AAAR 33rd Annual Conference
October 20 - October 24, 2014
Rosen Shingle Creek
Orlando, Florida, USA

Abstract View


SOA Formation from Photooxidation of Individual PAHs and Mixtures

CHIA-LI CHEN, Mary Kacarab, Ping Tang, David R. Cocker III, University of California, Riverside

     Abstract Number: 280
     Working Group: Aerosol Chemistry

Abstract
Polycyclic aromatic hydrocarbons (PAHs) play a significant role in semivolatile gas-phase emissions from anthropogenic sources, which include incomplete combustion emissions from spark and compression ignition engines, wood-burning, and cooking, and may be a major “missing” source of SOA. Individual PAHs SOA experiments such as naphthalene and methylnaphthalene were conducted at the UCR CE-CERT environmental chamber and compared to previous researchers. Measurements were made with a suite of instrumentation that includes a HR-ToF-AMS, VTDMA, and APM-SMPS to comprehensively understand the chemical composition characteristics, volatility and density of particles. Our results show that the SOA yield from PAHs is large and that the f44 and O/C increases with irradiation time. However, in the ambient atmosphere, there are numerous chemical compounds simultaneously reacting. Therefore, the sensitivity of SOA formation to varying HC mixtures is further explored. Serial mixtures of PAHs photooxidation experiments were conducted. Mixtures include naphthalene, 1-methylnapthalene, 2-methylnaphtalene with m-xylene, alpha-pinene, and/or the surrogate mixture used for the Carter O$_3 reactivity scales. The mixture SOA yield was evaluated by combining the SOA yield of PAHs and the SOA yield of m-xylene or other select compounds.
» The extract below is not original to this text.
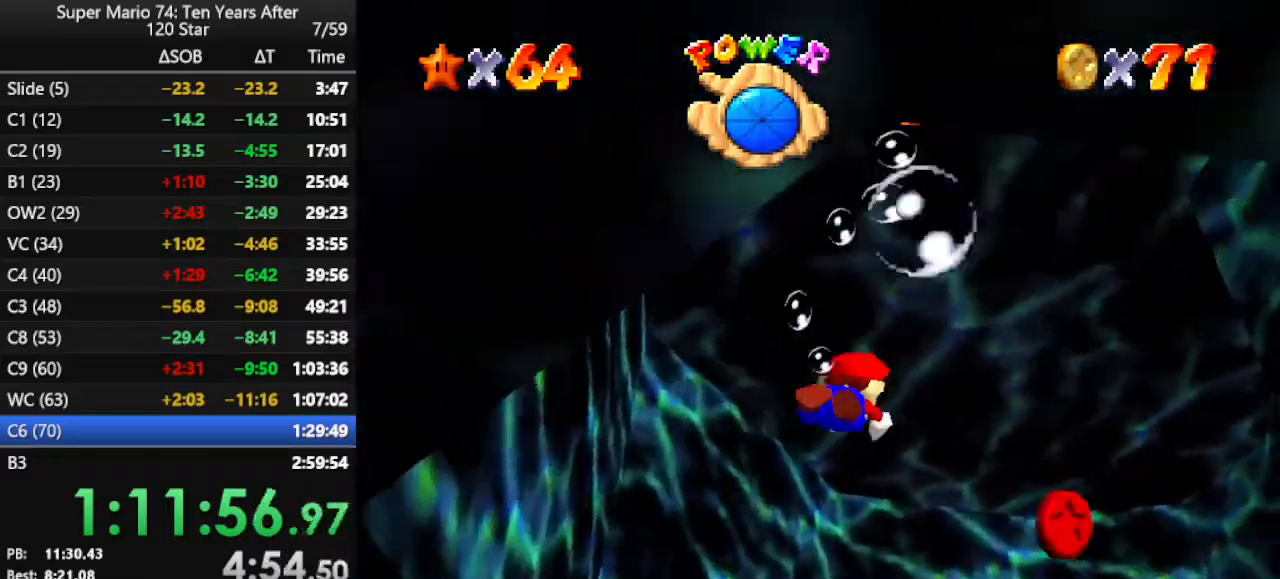
{"buttons": [], "left_stick": "up", "events": [[133, "A", "up"], [233, "left_stick", "up-right"], [400, "left_stick", "up"]]}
Preliminary results show that the SOA formation from m-xylene and naphthalene mixture photooxidation was found to be suppressed by m-xylene, and the volatility measured as volume remaining fraction (VRF) of the m-xylene and naphthalene mixture increases from 0.2 to 0.4, which indicates the volatility of mixture SOA is dominated by m-xylene SOA. We expect that adding gas-phase and SOA formation from PAHs into the PM-SAPRC will allow for more accurate prediction of SOA formation from the aromatic-PAH mixtures by accounting for changes in the gas-phase chemical reactivity created by mixing the precursors together.